Ces consultations et ces hésitations illustrent une fois encore le caractère éminemment politique de la question des festivals à Strasbourg. Aujourd’hui, elle est au centre de la bataille d’influence que se livrent Alain Fontanel et Mathieu Cahn. En effet, ce dernier devrait théoriquement avoir son mot à dire en vertu de son poste d’adjoint au maire, chargé de l’animation et de la politique événementielle.

Hier déjà, feu le Festival de Musique de Strasbourg était dirigé par Harry Lapp, ancien député, conseiller municipal et général. Tandis qu’une des premières décisions du tandem Fabienne Keller-Robert Grosmann en 2001 est d’avoir sucré les subventions du festival Babel, fondé par Roger Siffer.

Des choix qui tardent à être faits

Pourtant, si elle fait l’objet de toutes les attentions et ambitions, la question des grands événements populaires n’est pas vraiment essentielle, tacle Thierry Baechtel, responsable du master Politique et gestion de la culture à l’IEP de Strasbourg  :

« Si c’est pour donner l’image d’une ville plus éveillée, pourquoi pas la création d’un grand événement ? Mais ce n’est pas un festival de plus qui constituera une véritable politique culturelle se préoccupant de tous les publics, luttant contre la désocialisation et pour la démocratisation de l’accès à la culture. »

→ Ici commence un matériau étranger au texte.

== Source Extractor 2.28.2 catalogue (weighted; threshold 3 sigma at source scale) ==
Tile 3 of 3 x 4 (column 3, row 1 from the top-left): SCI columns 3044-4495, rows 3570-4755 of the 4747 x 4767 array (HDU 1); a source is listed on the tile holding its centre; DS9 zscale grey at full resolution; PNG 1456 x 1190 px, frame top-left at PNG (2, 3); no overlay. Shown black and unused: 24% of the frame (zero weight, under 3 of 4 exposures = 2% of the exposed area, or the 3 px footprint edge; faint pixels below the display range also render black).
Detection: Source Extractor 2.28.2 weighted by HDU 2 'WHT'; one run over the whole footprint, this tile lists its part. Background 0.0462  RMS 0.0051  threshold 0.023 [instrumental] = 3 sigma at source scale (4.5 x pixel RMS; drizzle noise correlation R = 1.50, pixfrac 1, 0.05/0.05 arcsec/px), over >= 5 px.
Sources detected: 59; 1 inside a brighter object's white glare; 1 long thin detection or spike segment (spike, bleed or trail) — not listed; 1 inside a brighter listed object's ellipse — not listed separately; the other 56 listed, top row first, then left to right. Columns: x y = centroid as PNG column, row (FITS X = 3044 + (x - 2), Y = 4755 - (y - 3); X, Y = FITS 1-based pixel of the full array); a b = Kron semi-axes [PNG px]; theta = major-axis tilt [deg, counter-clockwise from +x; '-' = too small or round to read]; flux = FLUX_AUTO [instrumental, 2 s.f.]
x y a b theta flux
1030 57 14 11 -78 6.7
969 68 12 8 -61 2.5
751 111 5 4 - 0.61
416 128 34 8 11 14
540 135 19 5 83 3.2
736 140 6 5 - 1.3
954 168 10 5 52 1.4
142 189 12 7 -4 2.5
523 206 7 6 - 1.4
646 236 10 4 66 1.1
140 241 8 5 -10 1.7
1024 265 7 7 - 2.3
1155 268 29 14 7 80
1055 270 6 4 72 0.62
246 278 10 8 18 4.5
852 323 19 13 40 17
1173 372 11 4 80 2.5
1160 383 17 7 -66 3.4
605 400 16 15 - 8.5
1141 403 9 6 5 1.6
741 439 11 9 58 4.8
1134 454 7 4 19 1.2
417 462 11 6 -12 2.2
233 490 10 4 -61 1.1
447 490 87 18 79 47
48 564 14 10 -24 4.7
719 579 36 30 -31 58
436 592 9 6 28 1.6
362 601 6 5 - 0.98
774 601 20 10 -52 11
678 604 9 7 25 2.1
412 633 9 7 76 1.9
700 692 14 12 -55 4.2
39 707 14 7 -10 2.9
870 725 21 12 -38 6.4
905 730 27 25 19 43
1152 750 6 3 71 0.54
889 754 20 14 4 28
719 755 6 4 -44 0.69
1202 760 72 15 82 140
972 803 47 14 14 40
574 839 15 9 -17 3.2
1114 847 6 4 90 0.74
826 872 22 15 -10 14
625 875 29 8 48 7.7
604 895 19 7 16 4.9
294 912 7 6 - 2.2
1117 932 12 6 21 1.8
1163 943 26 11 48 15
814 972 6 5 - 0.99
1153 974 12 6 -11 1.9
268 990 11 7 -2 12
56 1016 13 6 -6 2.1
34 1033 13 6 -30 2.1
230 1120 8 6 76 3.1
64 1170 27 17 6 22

Signe de ces tergiversations au sein de l’équipe municipale, Ali Salmi, l’organisateur du Farse – le Festival des arts de la rue (Farse) qui dépend de Mathieu Cahn – n’a pas non plus de nouvelles de la municipalité. Tandis que la Ville a dépensé 150 000 euros pour le Farse cette année, le conseiller artistique ne sait toujours pas si cette dépense sera reconduite l’an prochain et si oui à quelle hauteur. Un poil excédé par la « frilosité » des pouvoirs publics, Ali Salmi a fixé un ultimatum au 29 septembre.

S’il n’a pas de réponse avant, il assure qu’il n’organisera pas de nouvelle édition en 2016. Philippe Geiss aussi aimerait que la décision tombe rapidement. Si l’attente devait se prolonger, il sera difficile d’organiser un événement qui soit à la hauteur des ambitions proclamées, assure-t-il.